I just completed a real nutsy reading project. All for pleasure and each book with a predictable plot and ending and yet a page turner. I read all of Stuart Woods’ Stone Barrington novels.

I read a few of the books from time to time as I saw them on the new bookshelves in my local public library. At some point, I became interested in how the character got started and developed. He is fabulously wealthy with houses in New York, Key West, Los Angeles, Maine, South of England, London and Paris with staff at each location. He drives an armored car and flies his own plane and for longer trips, he hitches a ride on a plane owned by the second-largest security company in the world, and he is a one-third owner of a very large yacht. His best friend is Dino Bacchetti, the NYC Police Commissioner, and is best of friends with the President of the U.S. and her husband who is the past president, and a very intimate friend of the Secretary of State who is now running for president and who lives in a house Stone donated to the government for the purpose of being used as the residence of the Secretary of State.

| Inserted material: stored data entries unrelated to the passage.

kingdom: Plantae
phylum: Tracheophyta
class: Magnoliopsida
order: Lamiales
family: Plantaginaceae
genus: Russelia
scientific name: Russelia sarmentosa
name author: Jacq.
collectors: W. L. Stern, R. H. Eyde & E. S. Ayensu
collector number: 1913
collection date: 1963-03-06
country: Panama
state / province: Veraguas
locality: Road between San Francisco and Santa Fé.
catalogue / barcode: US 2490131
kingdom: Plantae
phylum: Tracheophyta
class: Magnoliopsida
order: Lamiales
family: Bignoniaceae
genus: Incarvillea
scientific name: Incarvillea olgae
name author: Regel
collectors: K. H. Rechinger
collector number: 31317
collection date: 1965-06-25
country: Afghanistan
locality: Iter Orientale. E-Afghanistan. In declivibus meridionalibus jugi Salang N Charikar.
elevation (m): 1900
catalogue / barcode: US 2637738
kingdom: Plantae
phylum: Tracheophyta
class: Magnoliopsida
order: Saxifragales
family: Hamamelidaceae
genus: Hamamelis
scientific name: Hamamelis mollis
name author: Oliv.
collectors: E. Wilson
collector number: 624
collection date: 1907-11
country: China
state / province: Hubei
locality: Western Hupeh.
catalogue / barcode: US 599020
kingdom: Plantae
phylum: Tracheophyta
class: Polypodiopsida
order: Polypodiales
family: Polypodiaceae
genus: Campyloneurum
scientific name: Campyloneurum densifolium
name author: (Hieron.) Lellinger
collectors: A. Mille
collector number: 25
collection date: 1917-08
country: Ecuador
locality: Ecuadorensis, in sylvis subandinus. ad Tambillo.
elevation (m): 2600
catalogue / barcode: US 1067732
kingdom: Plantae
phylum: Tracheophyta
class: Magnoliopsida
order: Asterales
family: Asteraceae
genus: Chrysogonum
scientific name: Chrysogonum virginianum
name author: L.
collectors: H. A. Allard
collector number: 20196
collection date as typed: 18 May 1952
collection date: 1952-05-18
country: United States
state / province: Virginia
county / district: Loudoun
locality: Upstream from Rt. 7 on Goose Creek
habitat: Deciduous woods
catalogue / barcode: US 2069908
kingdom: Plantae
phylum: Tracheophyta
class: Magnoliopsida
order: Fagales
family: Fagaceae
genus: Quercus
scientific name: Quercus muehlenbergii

He is friends with the head of the CIA who uses him on-demand as a special paid consultant, the head of British MI6 who is also his neighbor in England, and the richest man in France (the French Warren Buffett). He is a part-owner of a chain of hotels and a movie studio that his son and Dino’s son work at and practically run. He has a mysterious friend, with multiple identities, that was a former CIA agent that went rogue and for which Stone arranged for a sealed presidential pardon and who seems to be able to accomplish anything that needs to be done off the grid including murder. He has another friend that is a retired CIA operator that is a neighbor in Maine and who is always able to help Stone in a pinch.

He is also a partner in one of NYC’s premier law firms. Previously he was a police detective for 15 years who had to leave the force with a disability pension and since he had graduated law school before becoming a cop, he then took and passed the bar exam and became of counsel to the law firm that he is now a partner in. His protégé is a senior partner who seems to get every legal matter that needs to get done, done, and quickly, and who was a former goof-off. Stone has contacts everywhere that can get anything done but is very careful to not do anything that violates his legal oath and he is meticulous about paying his income taxes. His mother was a famous artist with paintings hanging in the Metropolitan Museum of Art, but he started out poor. His deceased wife inherited a fortune from her husband and was killed by a jealous lover soon after she married Stone and she left everything to Stone and her son with Stone the son’s trustee. She conceived her child days before her first marriage and Stone found out he was the father a while after her husband died and the son was about sixteen.

There is a lot more, but the bottom line is that the over 50 books were all great quick escape reading for me, were page-turners and something that I do not have to remember or take seriously. I finally caught up with all the Stone Barrington, Teddy Fay, and Herbie Fisher books and at some point, I’ll read the Ed Eagle, Holly Barker and Will Lee books, all of whom wander in and out of Stone’s life as the situation warrants.
Stone is an ageless central character, along with Dino and some others but his son who was born when Stone was about 40 has to be around 30 making Stone at least 70 but Stone still acts like he is still 40 – he certainly cannot do everything he does and be 70, at least the sexual activities. He beds every unmarried woman and many that are in the process of a divorce that just quite isn’t completed yet that he meets and somehow gets dumped by all of them while remaining friends with them. Stone is a clothes horse, a wine snob, has “tables” at his favorite restaurants and a consummate insider who remains under the publicity radar. This is fantasy at its finest but the characters are all mortal and look like anyone else and do not have superpowers except when the fantasy part kicks in. Oh, I should mention that the bad guys always want revenge and all end up dead providing each story with a happy ending. Each book has short summaries of Stone’s essential information worked into the thread of the story so you can read almost any book and follow the action and do not need to start with the earlier books.

Stuart Woods certainly has a good imagination to think up fifty versions of the same story while “living” out his fantasies or simply telling about his own jet-setting life. Either way, I found them all page-turners and am eagerly anticipating the next volume.

The beauty of this “project” is that I haven’t had to buy a single book. I took them all out of my local public library and the ones they did not have I requested through the library’s consortium of 30 other libraries they are part of. If you don’t regularly use your public library, you should.